— Document text —
Re: Very long Ruta stream initialization

Posted by Mario Gazzo <ma...@gmail.com>.
Hi Peter,

I had a look at the test cases and I think there are many interesting and useful features that cover many of our use cases but I will have to experiment with them before I know what might be missing. I have a few questions though:

1) It appears that we would then also be able to assign annotations to lists, which is nice. I am not sure from looking at the tests whether it is possible to use ADD with the annotation lists but I assume so.
2) The use of addresses is unclear to me just from reading the test, maybe you could explain them.? This concept is very new to me.
3) The annotation feature expression looks nice but I wonder whether an array element can also be referenced using an int expression and not just a constant e.g. Struct.as[intVar+1]{->T1};

The label expressions are also useful and will make some of our rules more readable.

Finally I have one additional question to the MARKUP initialisation. I have a case where I need the token seeds coming from the default seeder but I don’t want to run the markup initialisation. Is there a separate seeder defined for this somewhere? Right now I have my own copy of the default seeder without the MARKUP initialisation but obviously I do not want to maintain this. It looks as if they could also be split in two seeders with both added as default and then I could overwrite with my own seeder list containing only the token seeder.

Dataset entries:
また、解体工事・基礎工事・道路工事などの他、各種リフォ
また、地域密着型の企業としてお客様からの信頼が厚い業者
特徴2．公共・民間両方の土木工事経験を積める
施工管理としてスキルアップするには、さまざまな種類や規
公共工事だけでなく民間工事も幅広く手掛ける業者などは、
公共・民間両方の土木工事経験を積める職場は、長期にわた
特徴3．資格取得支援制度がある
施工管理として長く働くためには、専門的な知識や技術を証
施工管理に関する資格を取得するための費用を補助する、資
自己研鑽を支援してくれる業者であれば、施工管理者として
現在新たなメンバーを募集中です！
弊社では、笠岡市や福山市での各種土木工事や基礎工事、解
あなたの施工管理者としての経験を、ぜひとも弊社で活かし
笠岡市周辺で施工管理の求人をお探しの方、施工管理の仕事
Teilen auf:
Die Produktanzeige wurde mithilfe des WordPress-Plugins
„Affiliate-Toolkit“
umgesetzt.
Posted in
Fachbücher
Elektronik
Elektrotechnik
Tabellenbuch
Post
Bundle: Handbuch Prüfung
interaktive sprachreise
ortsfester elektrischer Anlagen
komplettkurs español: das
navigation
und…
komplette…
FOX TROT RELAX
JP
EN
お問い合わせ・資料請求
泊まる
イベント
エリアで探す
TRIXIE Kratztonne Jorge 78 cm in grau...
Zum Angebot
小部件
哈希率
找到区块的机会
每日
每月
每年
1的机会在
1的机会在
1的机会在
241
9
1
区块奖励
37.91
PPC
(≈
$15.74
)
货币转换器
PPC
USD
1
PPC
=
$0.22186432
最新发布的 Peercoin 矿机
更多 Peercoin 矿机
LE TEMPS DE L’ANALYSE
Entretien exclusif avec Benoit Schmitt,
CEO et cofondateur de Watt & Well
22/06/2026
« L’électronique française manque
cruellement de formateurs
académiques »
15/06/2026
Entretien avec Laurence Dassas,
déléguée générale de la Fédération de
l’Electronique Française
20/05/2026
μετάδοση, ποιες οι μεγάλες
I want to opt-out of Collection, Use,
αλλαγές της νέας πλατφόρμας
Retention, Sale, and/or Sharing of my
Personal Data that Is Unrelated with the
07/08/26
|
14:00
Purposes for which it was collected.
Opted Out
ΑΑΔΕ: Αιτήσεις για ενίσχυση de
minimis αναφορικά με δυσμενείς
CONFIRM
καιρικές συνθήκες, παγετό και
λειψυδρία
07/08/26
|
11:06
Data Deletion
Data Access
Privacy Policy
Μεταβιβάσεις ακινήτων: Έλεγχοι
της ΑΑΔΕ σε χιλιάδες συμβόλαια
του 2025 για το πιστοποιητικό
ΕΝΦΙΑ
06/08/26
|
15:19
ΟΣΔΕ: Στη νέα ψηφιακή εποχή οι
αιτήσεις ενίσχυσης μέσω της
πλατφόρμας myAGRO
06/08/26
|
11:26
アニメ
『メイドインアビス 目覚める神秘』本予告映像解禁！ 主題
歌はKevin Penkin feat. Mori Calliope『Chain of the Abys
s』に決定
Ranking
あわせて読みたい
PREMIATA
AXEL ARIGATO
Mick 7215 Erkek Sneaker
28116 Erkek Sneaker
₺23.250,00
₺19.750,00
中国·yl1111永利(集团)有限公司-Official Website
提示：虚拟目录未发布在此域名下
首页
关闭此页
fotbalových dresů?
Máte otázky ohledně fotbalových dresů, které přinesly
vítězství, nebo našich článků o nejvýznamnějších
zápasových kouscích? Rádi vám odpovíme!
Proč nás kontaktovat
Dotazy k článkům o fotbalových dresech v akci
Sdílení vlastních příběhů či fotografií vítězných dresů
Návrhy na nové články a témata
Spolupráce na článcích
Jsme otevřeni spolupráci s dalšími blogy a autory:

— Exercise A —
Give the three numbered questions in the forum post about Ruta stream initialization, each summarized in one short line.
— Exercise B —
In the entries, from the first line through the line containing "Bundle: Handbuch Prüfung", switch "Elektrotechnik" to "Maschinenbau" and write out those lines again with nothing else changed.

— Answer box A —
1) Whether ADD can be used with the annotation lists.
2) An explanation of how addresses are used.
3) Whether an array element can be referenced with an int expression rather than only a constant, e.g. Struct.as[intVar+1]{->T1}.

— Answer box B —
また、解体工事・基礎工事・道路工事などの他、各種リフォ
また、地域密着型の企業としてお客様からの信頼が厚い業者
特徴2．公共・民間両方の土木工事経験を積める
施工管理としてスキルアップするには、さまざまな種類や規
公共工事だけでなく民間工事も幅広く手掛ける業者などは、
公共・民間両方の土木工事経験を積める職場は、長期にわた
特徴3．資格取得支援制度がある
施工管理として長く働くためには、専門的な知識や技術を証
施工管理に関する資格を取得するための費用を補助する、資
自己研鑽を支援してくれる業者であれば、施工管理者として
現在新たなメンバーを募集中です！
弊社では、笠岡市や福山市での各種土木工事や基礎工事、解
あなたの施工管理者としての経験を、ぜひとも弊社で活かし
笠岡市周辺で施工管理の求人をお探しの方、施工管理の仕事
Teilen auf:
Die Produktanzeige wurde mithilfe des WordPress-Plugins
„Affiliate-Toolkit“
umgesetzt.
Posted in
Fachbücher
Elektronik
Maschinenbau
Tabellenbuch
Post
Bundle: Handbuch Prüfung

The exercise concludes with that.